[PROBLEM]
Which lines below contain "right"? Copy every one of them.

::: EXERCISE INPUTS :::

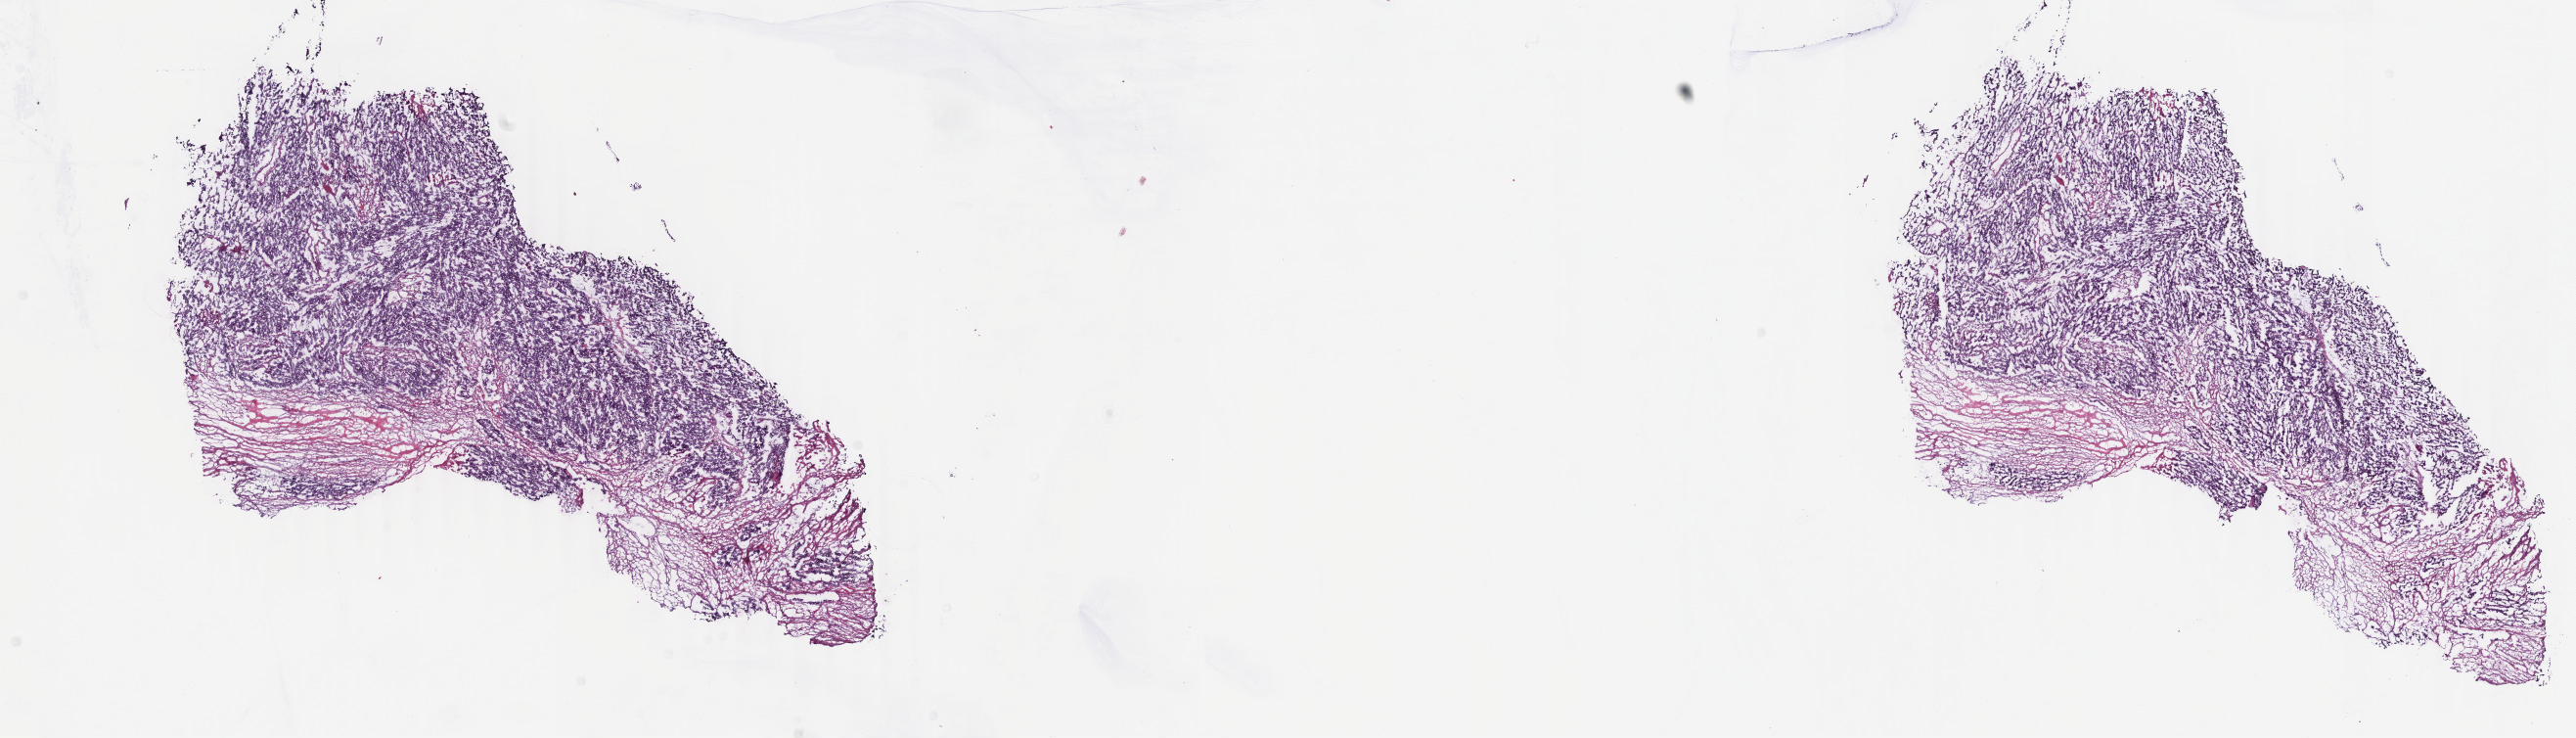
Whole-slide histology image, Hematoxylin and eosin (H&E) stained — a low-resolution overview of the entire scanned area, about 20.9 x 6.0 mm (from a 40x scan); frozen section; uterus, primary tumour sample. Female patient; age at initial diagnosis 64 years. Histologic grade: G3 (poorly differentiated). Composition of this section per pathologist review: tumour cells 67%, tumour nuclei 88%, normal cells 23%, stromal cells 2%, necrosis 8%. Inflammatory infiltration, as recorded: lymphocyte infiltration 0%, monocyte infiltration 0%, neutrophil infiltration 0%.
- FIGO stage: IIIC1
- histologic diagnosis: Endometrioid adenocarcinoma, NOS (endometrium)
- lymph nodes positive (case pathology): 1 of 22 examined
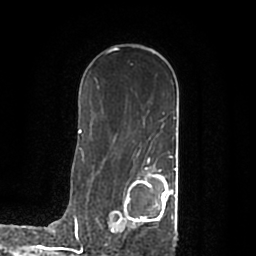
Breast MRI (dynamic contrast-enhanced), one axial slice; slice 126 of 200 in the series (ordered by position); cropped to one breast; dynamic contrast-enhanced series, time point 2 of 7 at this slice position (early post-contrast); 1.5 T; TE 2.2 ms, TR 4.6 ms; 0.8 mm slice thickness; 256 × 256 image matrix, field of view 160 × 160 mm. Female patient.
Outlined on this slice (semi-automatically segmented with operator editing):
- enhancing-tissue mask used for the functional tumour volume (all voxels passing the contrast-enhancement thresholds inside the analysis volume; usually the tumour): bounding box <111,168,177,238> (left, top, right, bottom; pixels)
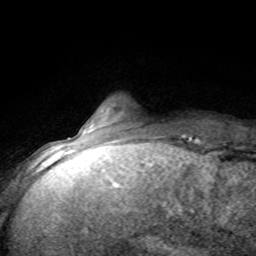
Breast MRI (dynamic contrast-enhanced), one axial slice. Position 14 of 80 along the scan axis. Cropped to one breast. Dynamic contrast-enhanced series, time point 2 of 8 at this slice position (early post-contrast). 1.5 T. TE 4.2 ms, TR 7.1 ms. 2 mm slice thickness. 256 × 256 image matrix, field of view 150 × 150 mm. Female patient.
Structures marked on this image (semi-automatic segmentation, software-assisted and operator-edited):
- enhancing-tissue mask used for the functional tumour volume (all voxels passing the contrast-enhancement thresholds inside the analysis volume; usually the tumour): bounding box [x1, y1, x2, y2] px = [79, 128, 185, 143]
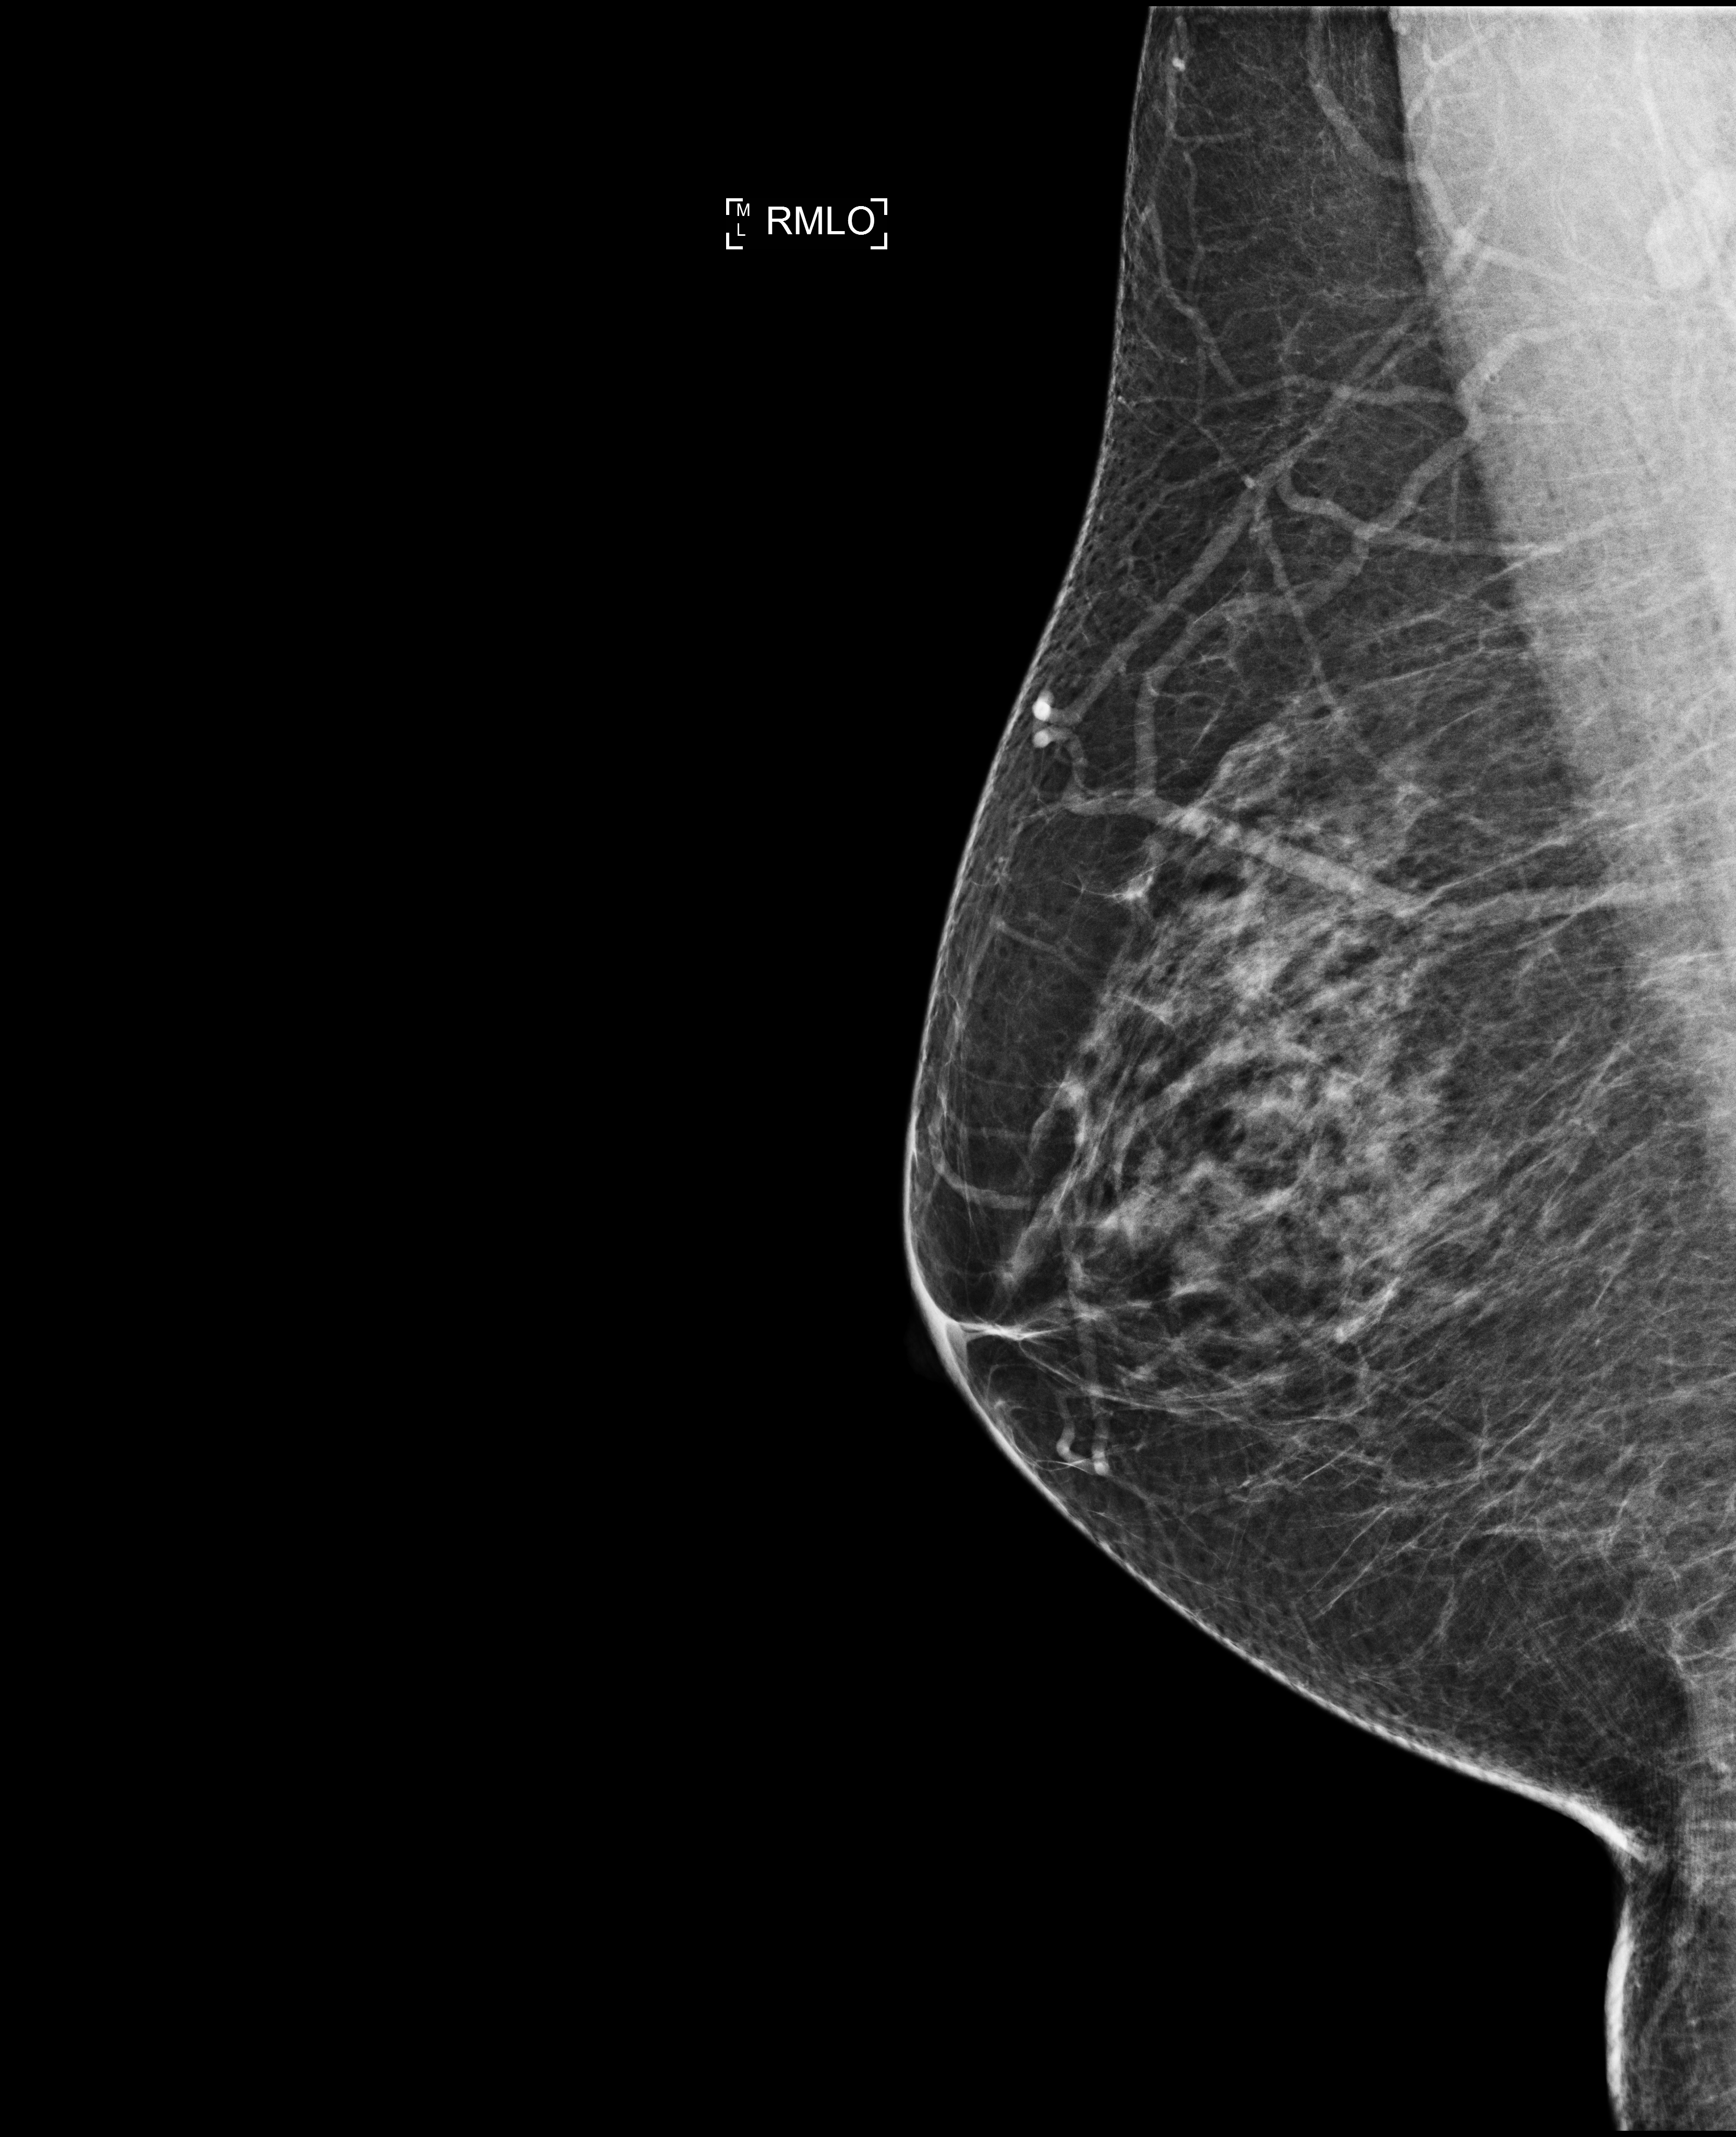
Full-field digital mammogram (FFDM); right breast; medio-lateral oblique projection; screening examination. Female patient, age 56 years.
Final BI-RADS category for the screening round (tomosynthesis exam, both breasts): category 1.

:::

[ANSWER TO THIS TASK]
- enhancing-tissue mask used for the functional tumour volume (all voxels passing the contrast-enhancement thresholds inside the analysis volume; usually the tumour): bounding box <111,168,177,238> (left, top, right, bottom; pixels)
Full-field digital mammogram (FFDM); right breast; medio-lateral oblique projection; screening examination. Female patient, age 56 years.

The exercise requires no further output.